Size, position and dynamic behavior of PML nuclear bodies following cell stress as a paradigm for supramolecular trafficking and assembly

The promyelocytic leukemia (PML) protein has been implicated in many cellular pathways, but it is unclear whether the accumulation of PML and other proteins into PML nuclear bodies is a regulated or random process. In this paper we have used a variety of physiological stresses, including heat stress, Cd+2 exposure and adenovirus E1A expression, as tools to study the principles underlying the assembly/disassembly, integrity and dynamic behavior of PML bodies. Using live-cell imaging and immunofluorescence microscopy, we observe that PML bodies are positionally stable over time intervals of a few hours. After stress, however, microstructures form as a result of fission or budding from the surface of 'parental' PML bodies. Since new PML bodies do not form at new locations, and the relative sizes observed before heat shock are preserved after recovery, we conclude that there are pre-determined locations for PML bodies, and that they are not random accumulations of protein.
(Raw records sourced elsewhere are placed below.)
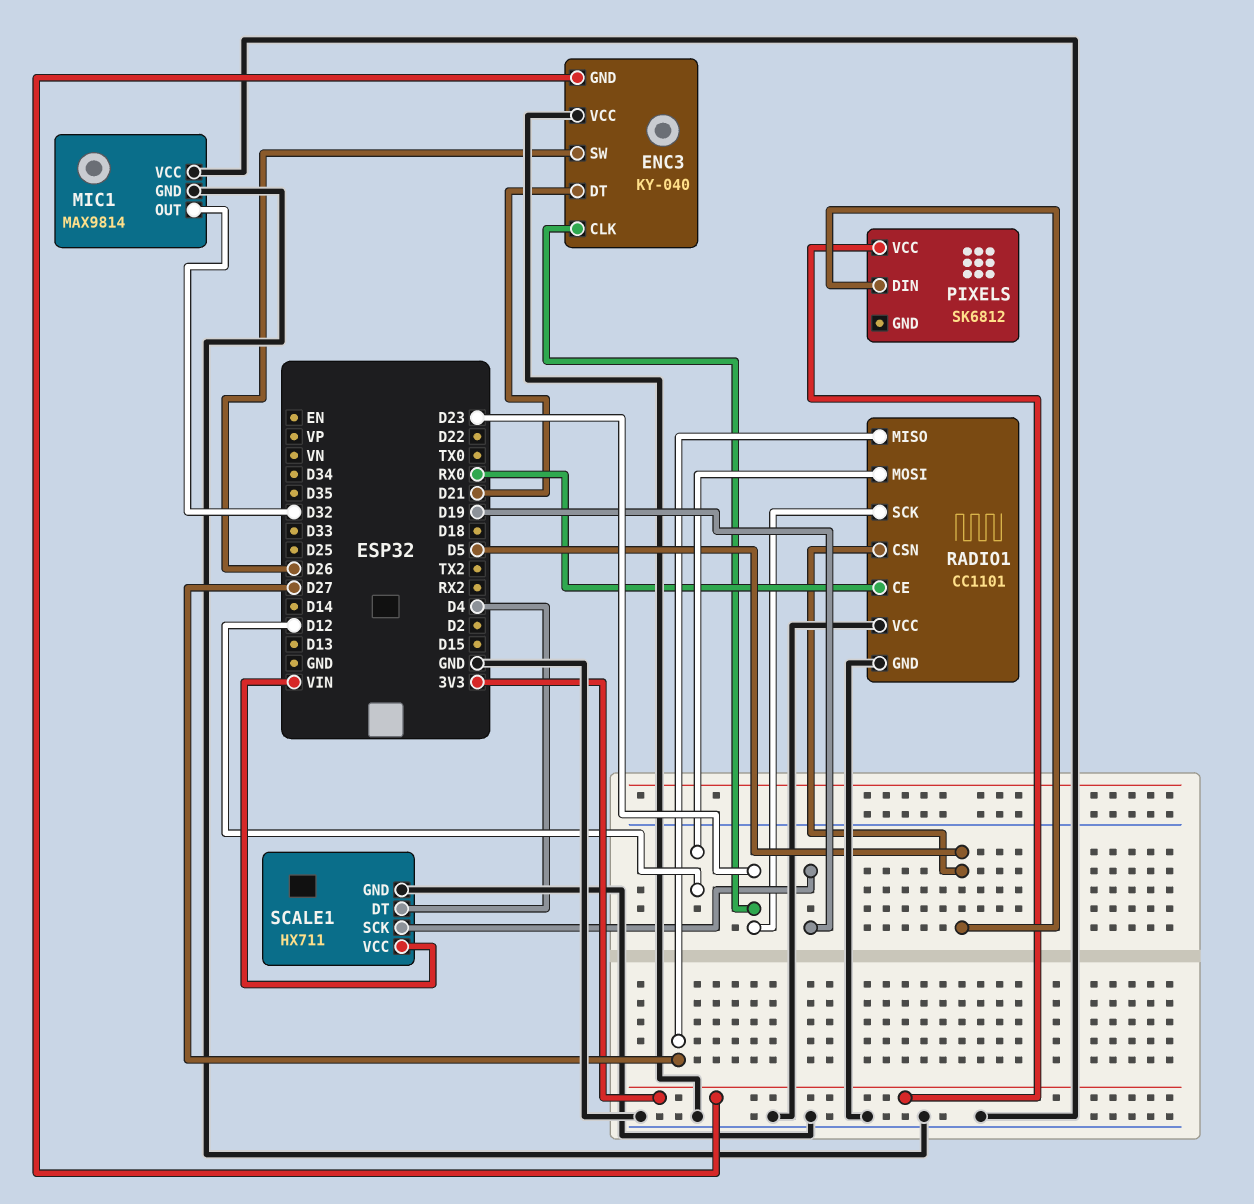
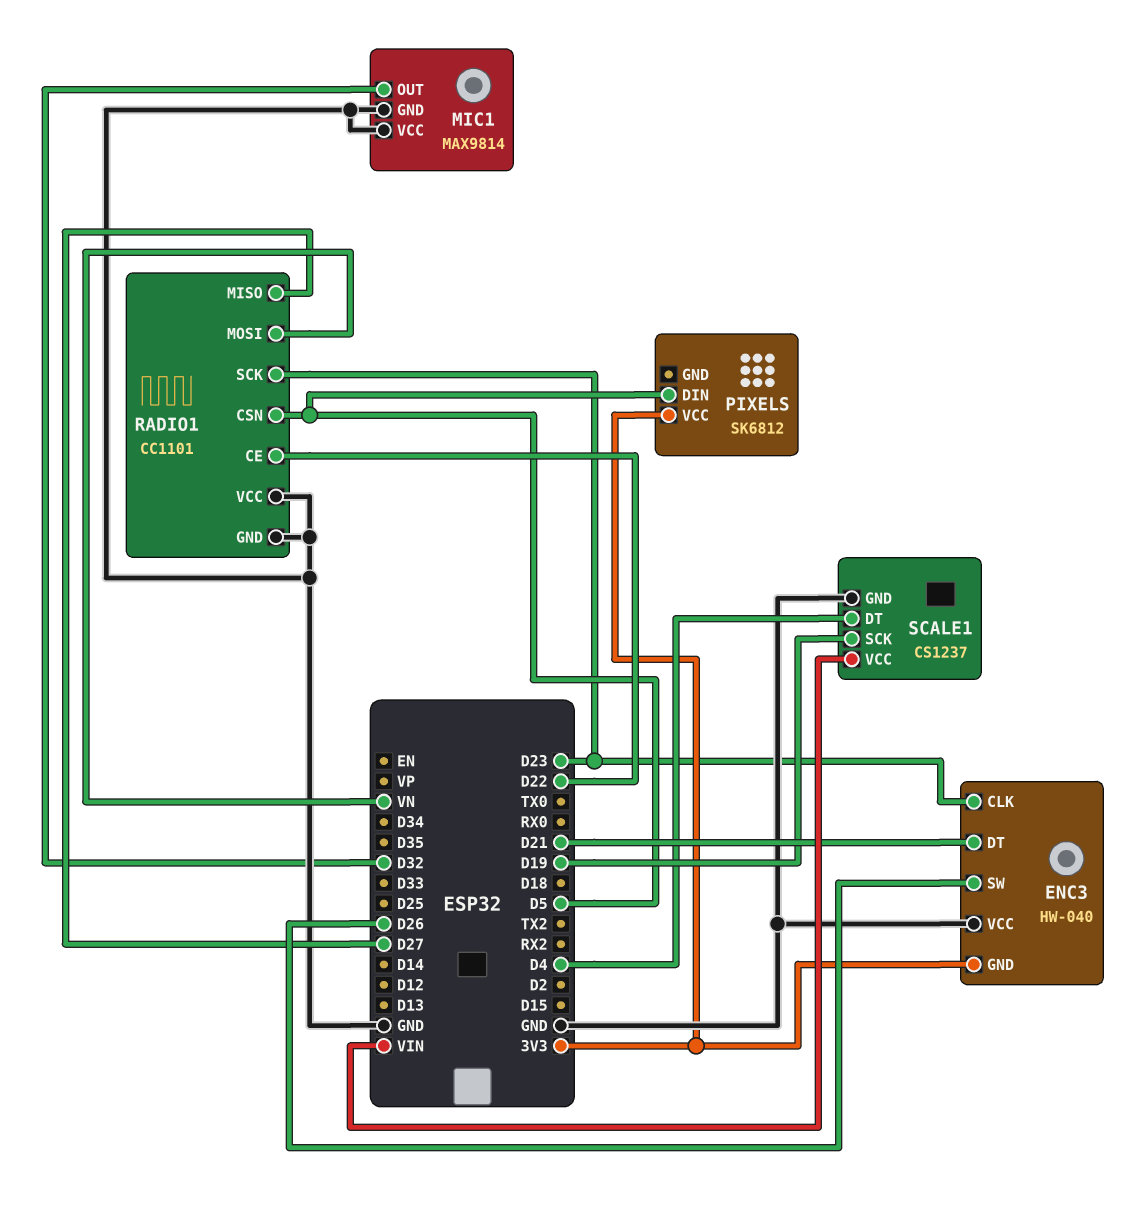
ENC3: KY-040 -> HW-040
RADIO1 pin CE: RX0 -> D22
RADIO1 pin MOSI: D12 -> VN
SCALE1: HX711 -> CS1237

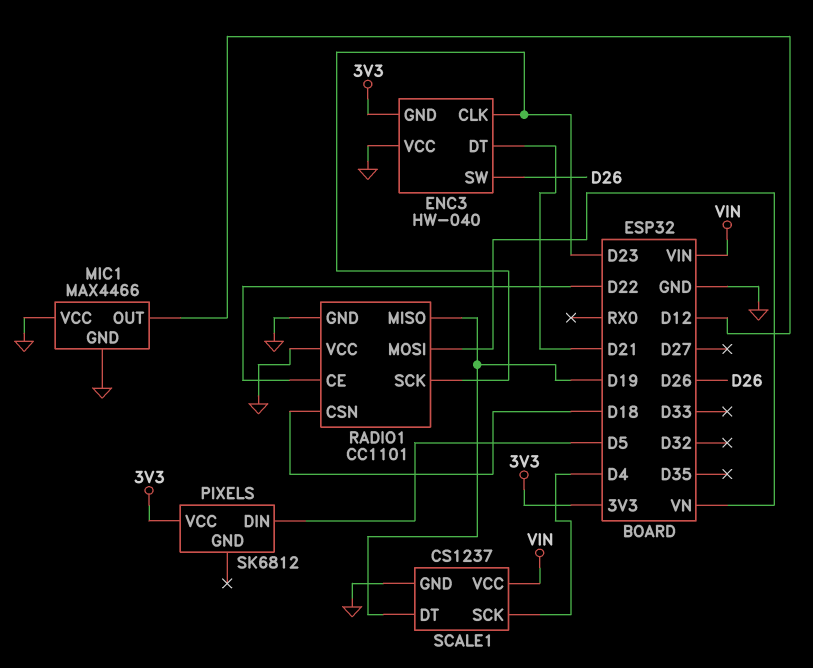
MIC1: MAX9814 -> MAX4466
MIC1 pin OUT: D32 -> D12
RADIO1 pin CSN: D5 -> D18
RADIO1 pin MISO: D27 -> D19
SCALE1 pin DT: D4 -> D19
SCALE1 pin SCK: D19 -> D4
Over-expression of small ubiquitin-like modifier (SUMO-1) prevents stress-induced disassembly of PML bodies, implicating SUMO-1 as a key regulator of PML body integrity. Stress-induced fission of SUMO-1-deficient microstructures from parental PML bodies may be a mechanism to change local chromatin domain environments by the dispersal of protein factors. PML bodies may provide a useful paradigm for the dynamics and integrity of other supramolecular protein complexes involved in processes such as transcription, RNA processing DNA repair and replication.